Working data:
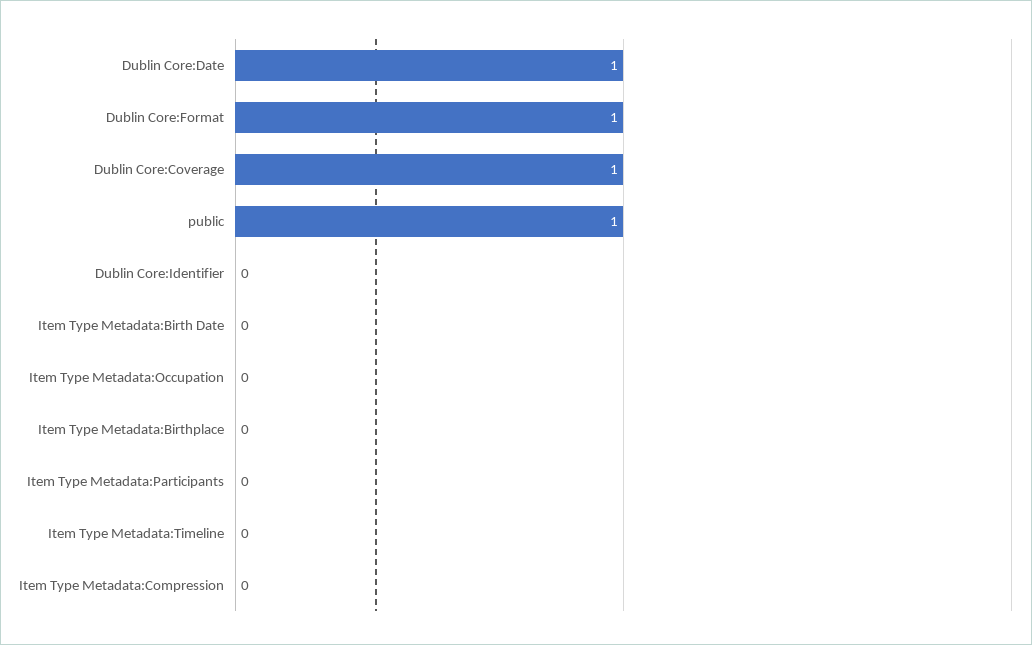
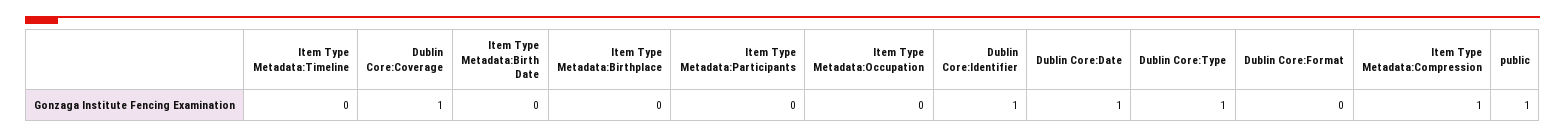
Dublin Core:Format: 1 -> 0
Dublin Core:Identifier: 0 -> 1
Item Type Metadata:Compression: 0 -> 1
Dublin Core:Type: none -> 1

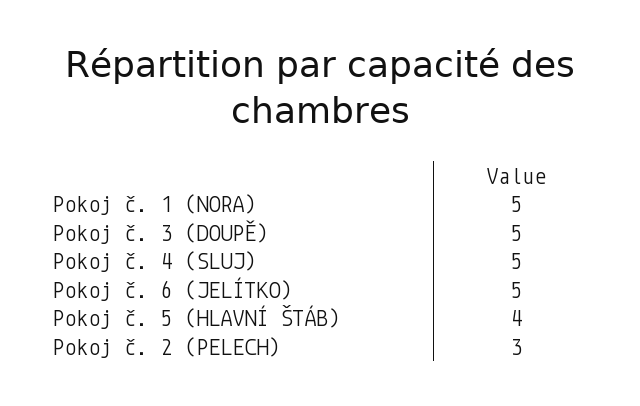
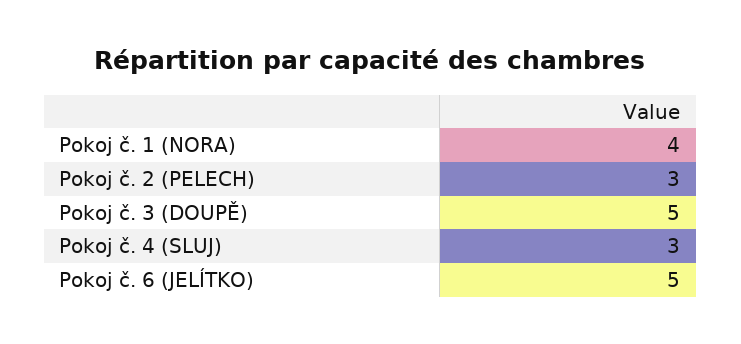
Pokoj č. 1 (NORA): 5 -> 4
Pokoj č. 4 (SLUJ): 5 -> 3
Pokoj č. 5 (HLAVNÍ ŠTÁB): 4 -> none

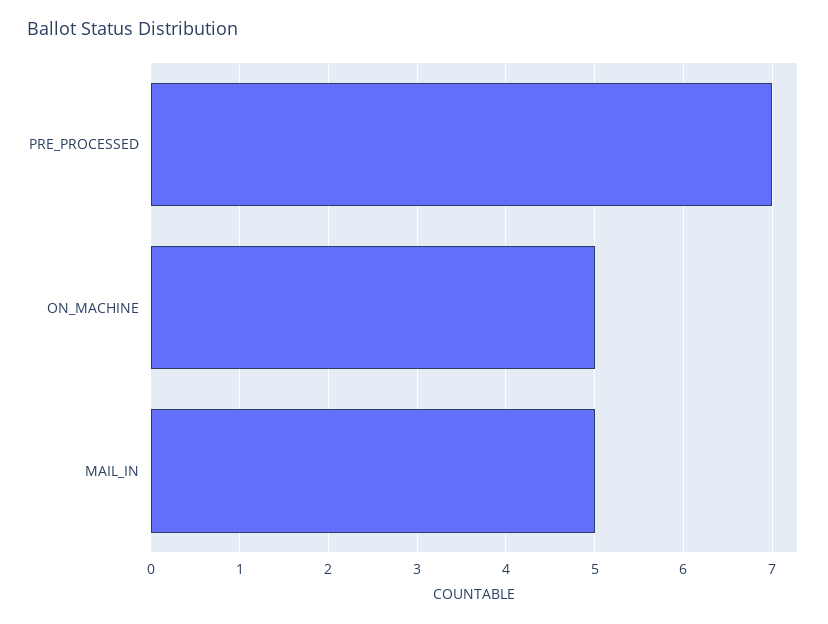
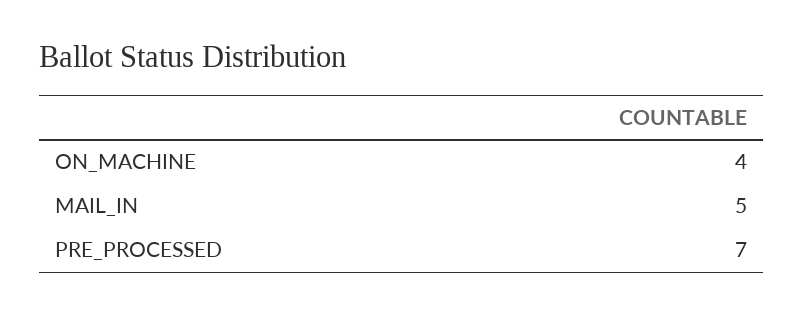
ON_MACHINE: 5 -> 4

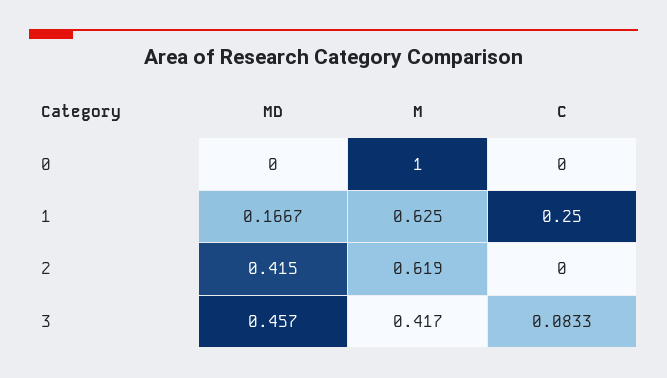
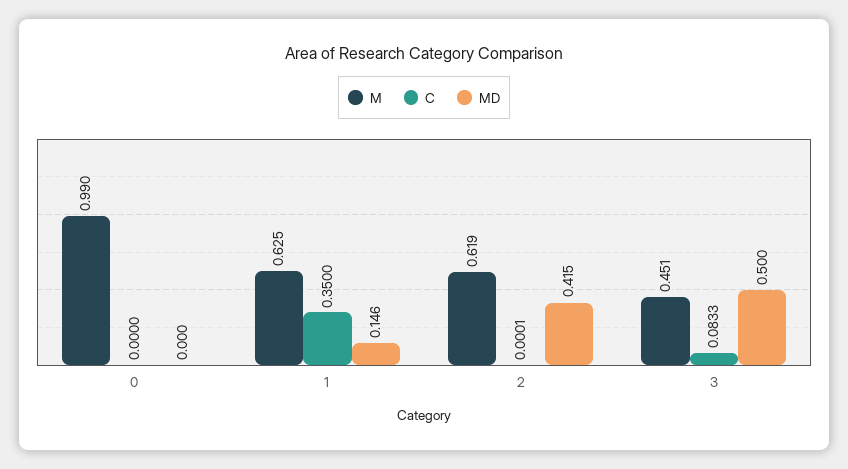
M, 0: 1 -> 0.99
MD, 1: 0.1667 -> 0.146
C, 1: 0.25 -> 0.35
C, 2: 0 -> 0.0001
MD, 3: 0.457 -> 0.5
M, 3: 0.417 -> 0.451

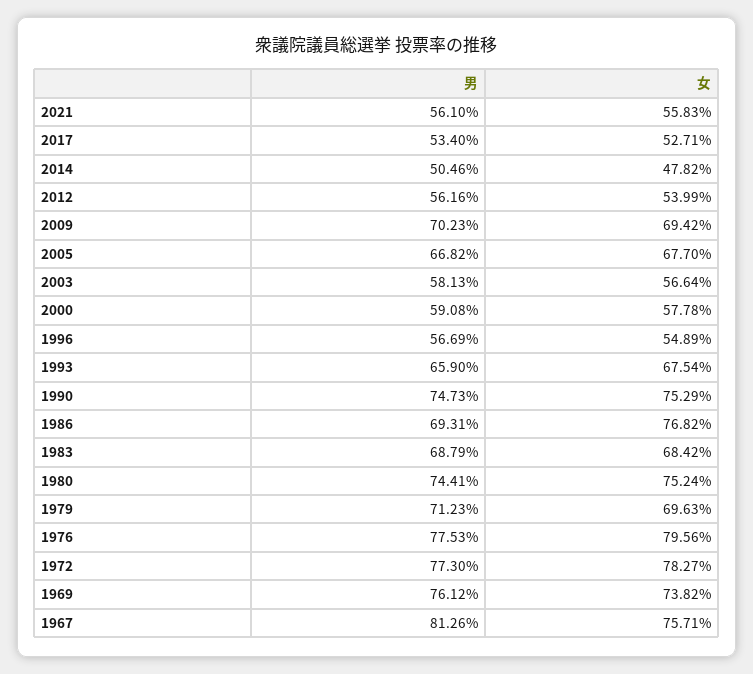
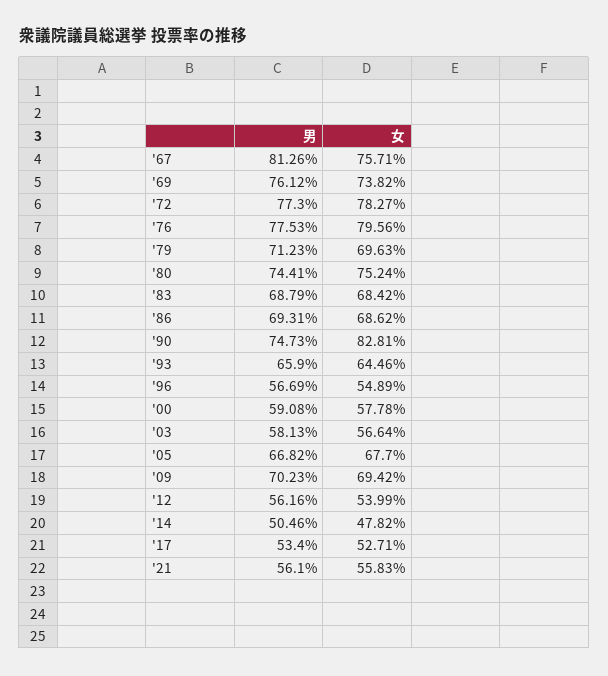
女, 1993: 67.54 -> 64.46
女, 1990: 75.29 -> 82.81
女, 1986: 76.82 -> 68.62

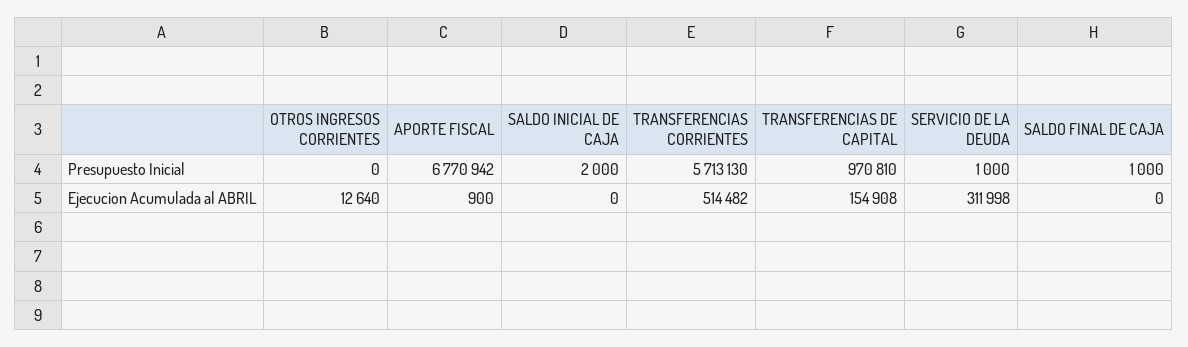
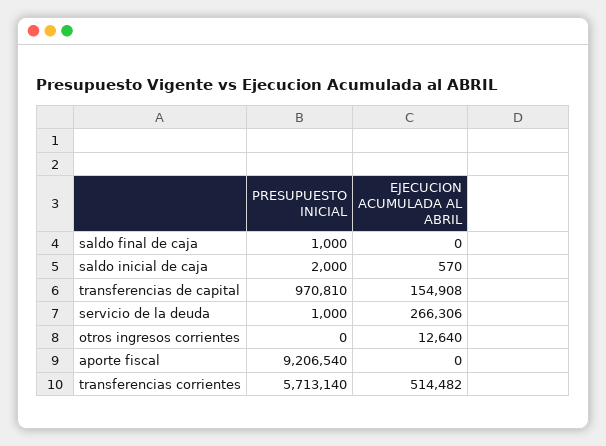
APORTE FISCAL, Presupuesto Inicial: 6770942 -> 9206540
TRANSFERENCIAS CORRIENTES, Presupuesto Inicial: 5713130 -> 5713140
APORTE FISCAL, Ejecucion Acumulada al ABRIL: 900 -> 0
SALDO INICIAL DE CAJA, Ejecucion Acumulada al ABRIL: 0 -> 570
SERVICIO DE LA DEUDA, Ejecucion Acumulada al ABRIL: 311998 -> 266306

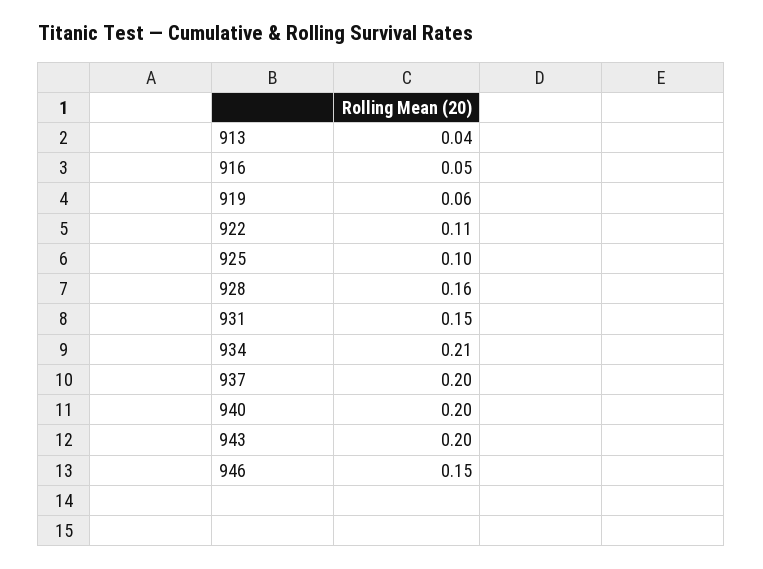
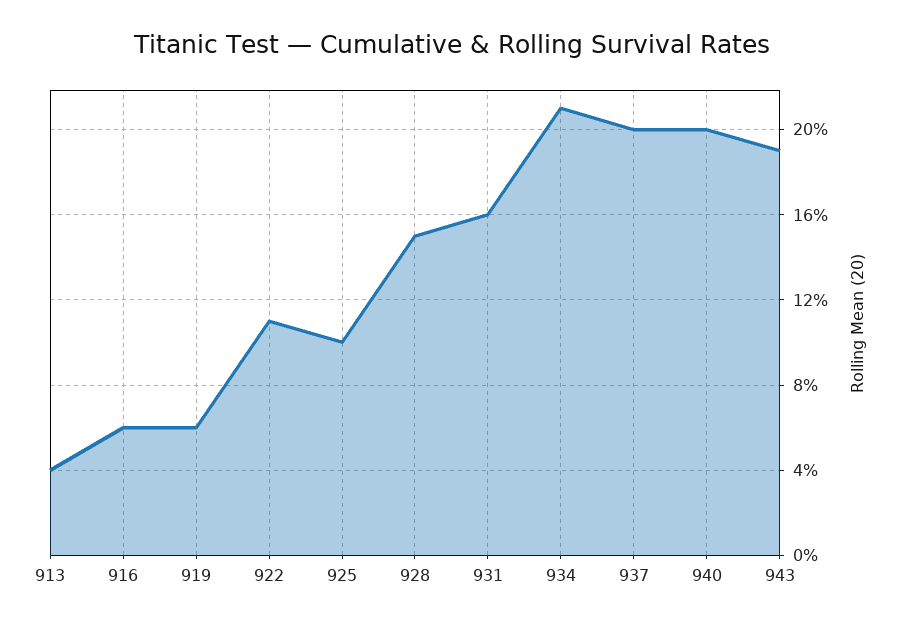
916: 0.05 -> 0.06
928: 0.16 -> 0.15
931: 0.15 -> 0.16
943: 0.2 -> 0.19
946: 0.15 -> none

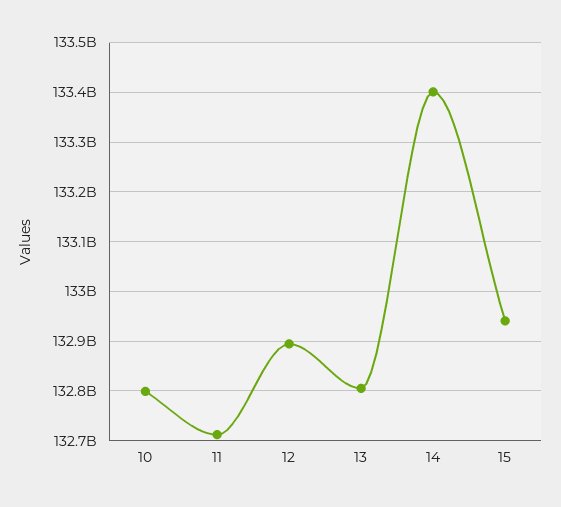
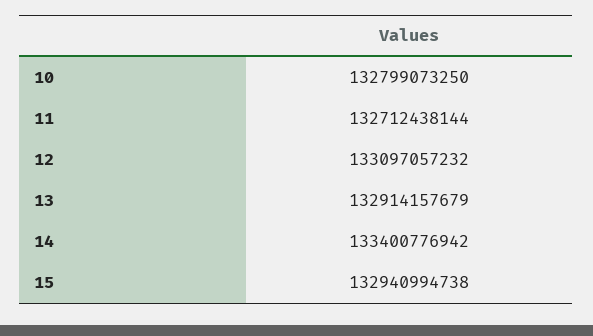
12: 132900000000 -> 133097057232
13: 132800000000 -> 132914157679

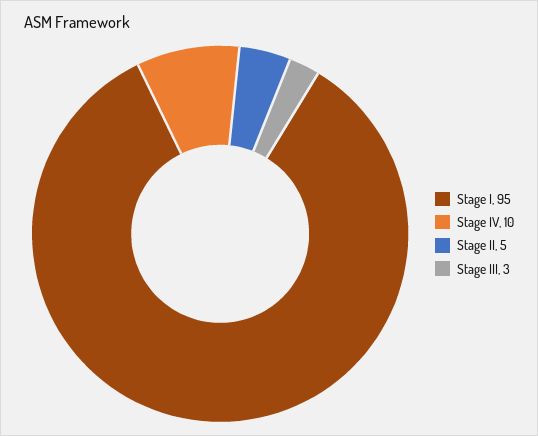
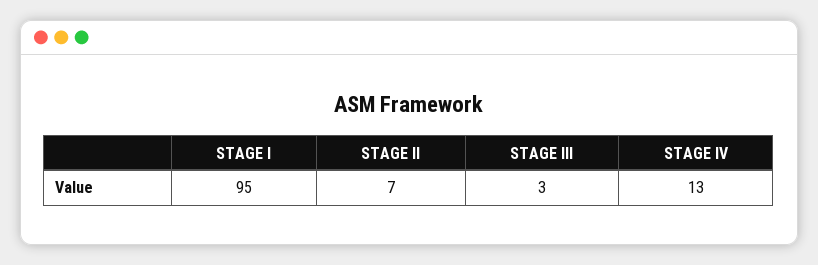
Stage IV: 10 -> 13
Stage II: 5 -> 7

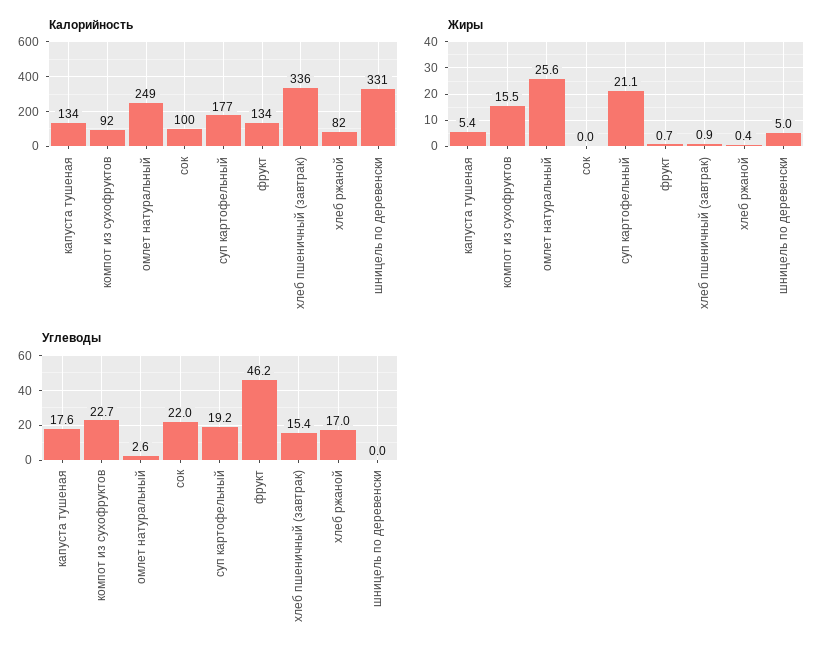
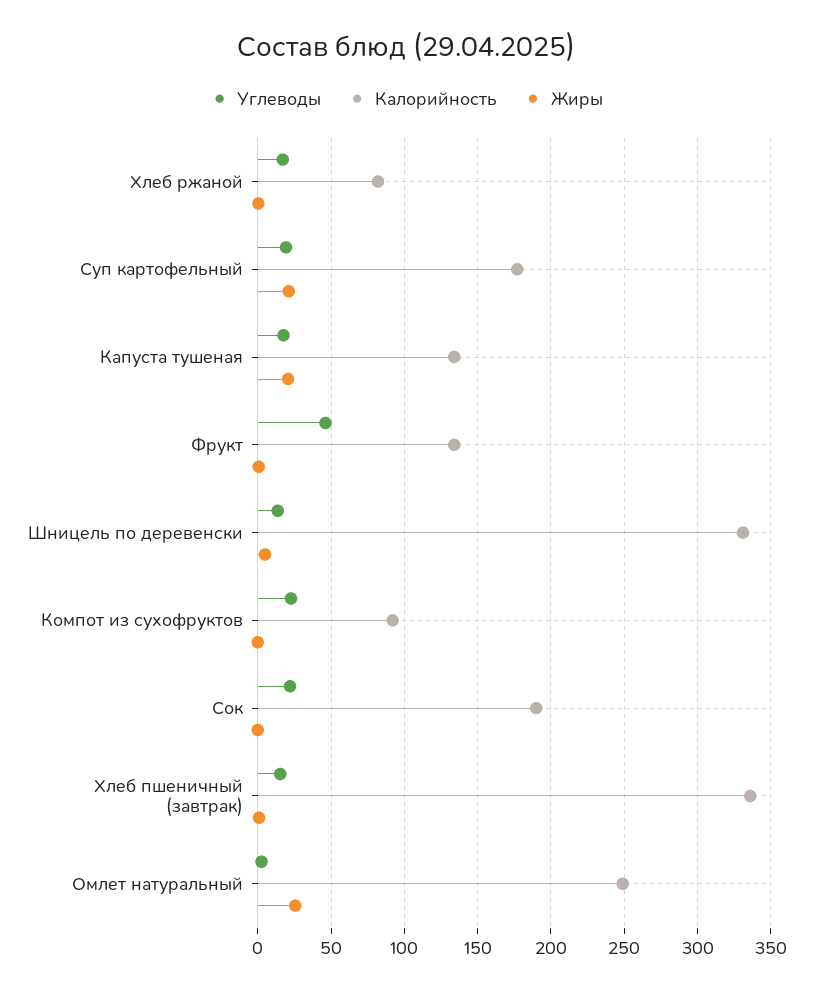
Калорийность, сок: 100 -> 190
Жиры, капуста тушеная: 5.4 -> 20
Жиры, компот из сухофруктов: 15.5 -> 0
Углеводы, шницель по деревенски: 0 -> 15

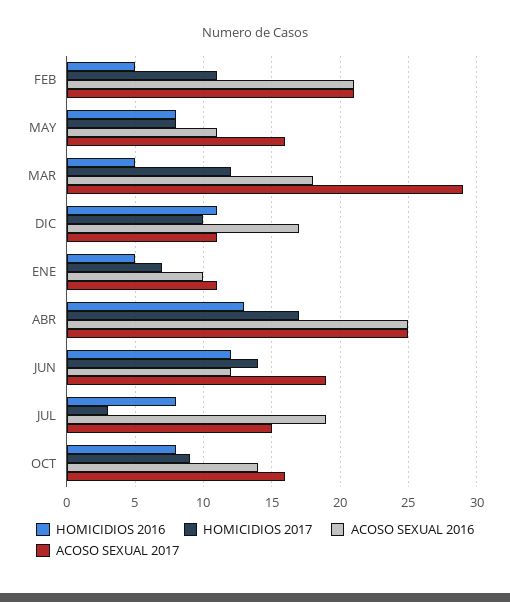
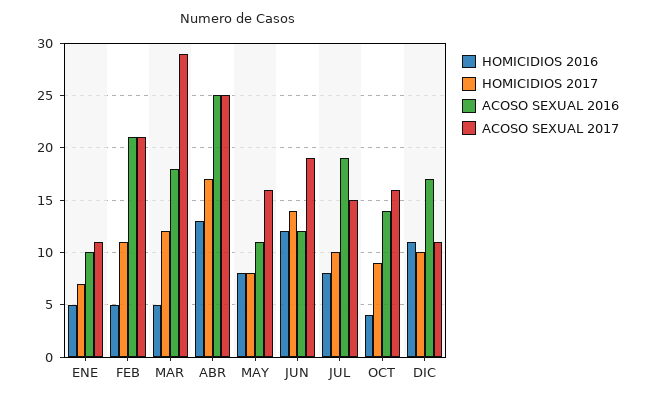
HOMICIDIOS 2017, JUL: 3 -> 10
HOMICIDIOS 2016, OCT: 8 -> 4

Problem statement: Copy out each line of the material in which the word "Core" turns up.

Task output:
Dublin Core:Format: 1 -> 0
Dublin Core:Identifier: 0 -> 1
Dublin Core:Type: none -> 1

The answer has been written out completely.